You can reach Rich Tandler by email at WarpathInsiders@comcast.net
Just when you thought it was safe, Mt. Arrington erupts again. A couple of months after he finally got off the bench and onto the field, Arrington is at the center of the storm once again. Last time, it was not all his doing as it was the coaches who decided that he should ride the pine. This time, however, the eruption was of Arrington’s own making, created by his own words.
In an article by David Elfin in the Washington Times, Arrington says that this is likely to be his last season in Washington.
He says he would be cut even if he hadn't missed most of last season because of injuries -- injuries that lingered and made him a spare part for much of the first half of this season.
"Obviously, using me sparingly or not at all is a very clear message," says Arrington, who did not play despite suiting up for an Oct. 9 loss to the Denver Broncos. "I'm not wanted here. I believe in my heart that the Redskins faithful love me as Ravens fans love Ray Lewis or Packers fans love Brett Favre. Some individuals hate it that there are more of my jerseys in the stands than anyone else's."
Arrington said that his imminent departure had to do with a laundry list of issues including the dispute over $6.5 million in a contract extension he signed in 2003 and his attitude towards the game.
Arrington says his refusal to give his entire life to football also hurt his standing with coaches. "Causing a fumble to win a game or getting an interception to change a season, that's not the extent of my life," he says. "It never has been. I always see myself as a person first. Maybe coaches get upset that I don't take myself or this game too seriously and they do. Maybe they get upset because I see it as a game and nothing more than a game."
Well, LaVar, when you get paid tens of millions of dollars to play that game, others are entitled to expect that you take it seriously.
Certainly Joe Gibbs does. After practice on Wednesday he refused to comment on the story, saying that he’d just heard about it.

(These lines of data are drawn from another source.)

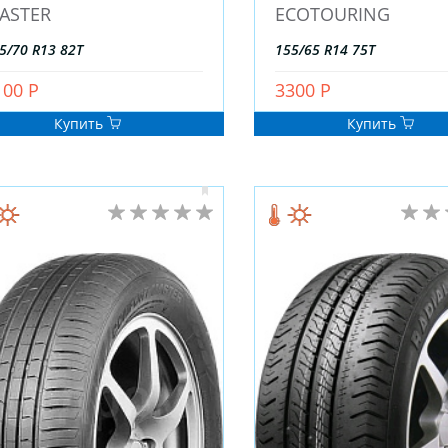
ASTER
ECOTOURING
5/70 R13 82T
155/65 R14 75T
100 Р
3300 Р
Купить
Купить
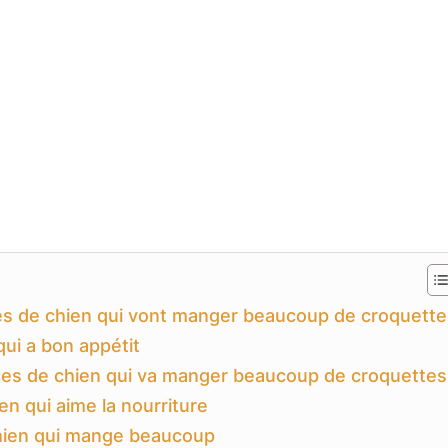
ces de chien qui vont manger beaucoup de croquette
ui a bon appétit
aces de chien qui va manger beaucoup de croquettes
n qui aime la nourriture
hien qui mange beaucoup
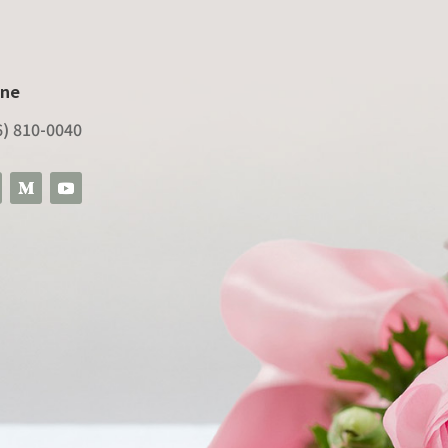
ne
6) 810-0040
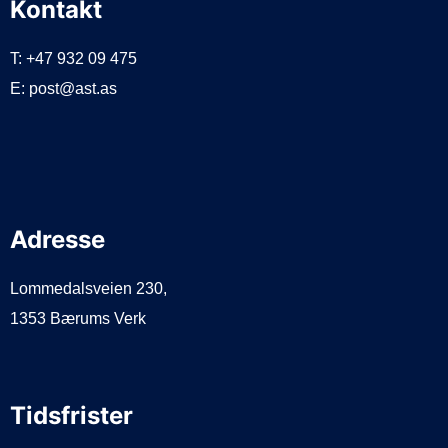
Kontakt
T: +47 932 09 475
E: post@ast.as
Adresse
Lommedalsveien 230,
1353 Bærums Verk
Tidsfrister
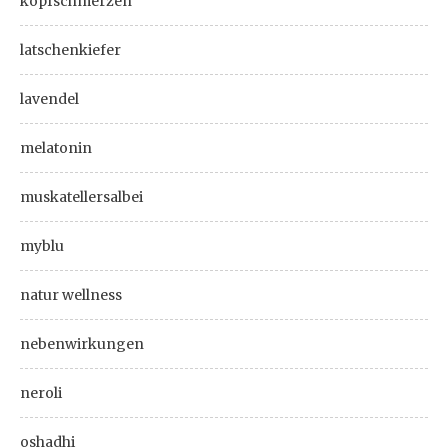
kopfschmerzen
latschenkiefer
lavendel
melatonin
muskatellersalbei
myblu
natur wellness
nebenwirkungen
neroli
oshadhi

He did say that he didn’t even want to think about the situation:
“Right now, for anyone in this organization – or, I would hope, in the entire town – to be focused on anything but Philadelphia is ridiculous. We’re getting ready to play the most important game that a lot of our players have played – in a place where it’s extremely tough to play and in a place where [the home team] just took the Giants into overtime. If we lose the game, we aren’t going anywhere, so my mindset is on one thing: Philadelphia. I’m not thinking about anything else but that.”
This was not like the incident this past April when two reporters stumbled across Arrington in the halls at Redskins Park and, facing another surgery on his knee, he took some emotional shots at the organization. It wasn’t a case where some reporter stuck a microphone in Arrington’s face as he was coming off the practice field or in the locker room after a tough loss. The interview that was the basis for the article took place at Arrington’s house near Annapolis. Either Arrington called up Elfin invited him to come up and talk or Elfin asked Arrington if he could drop by.
In either case, Arrington knew exactly what he was doing. That is what makes this particularly galling.
According to my colleague John Keim, Arrington went to Gibbs with the old “misinterpreted” line. If you believe that you probably flew in Santa sleigh last week. There is no reporter who covers the Redskins who is more respected than David Elfin. He is as good as they come; there’s no doubt that he has everything on tape and that he and his editors made sure that what he wrote fairly and accurately represented what he said.
The Redskins would have to take a net cap hit of some $7 million to cut Arrington. There seems to be little doubt that they will do so. It looks like good riddance.
Through everything that has gone on with Arrington, I’ve always had respect for him as a stand-up guy who often wore his emotions on his sleeve. That has changed. It’s hard to have much respect for a guy who chooses to play games off the field while there are still some very important ones happening on the field.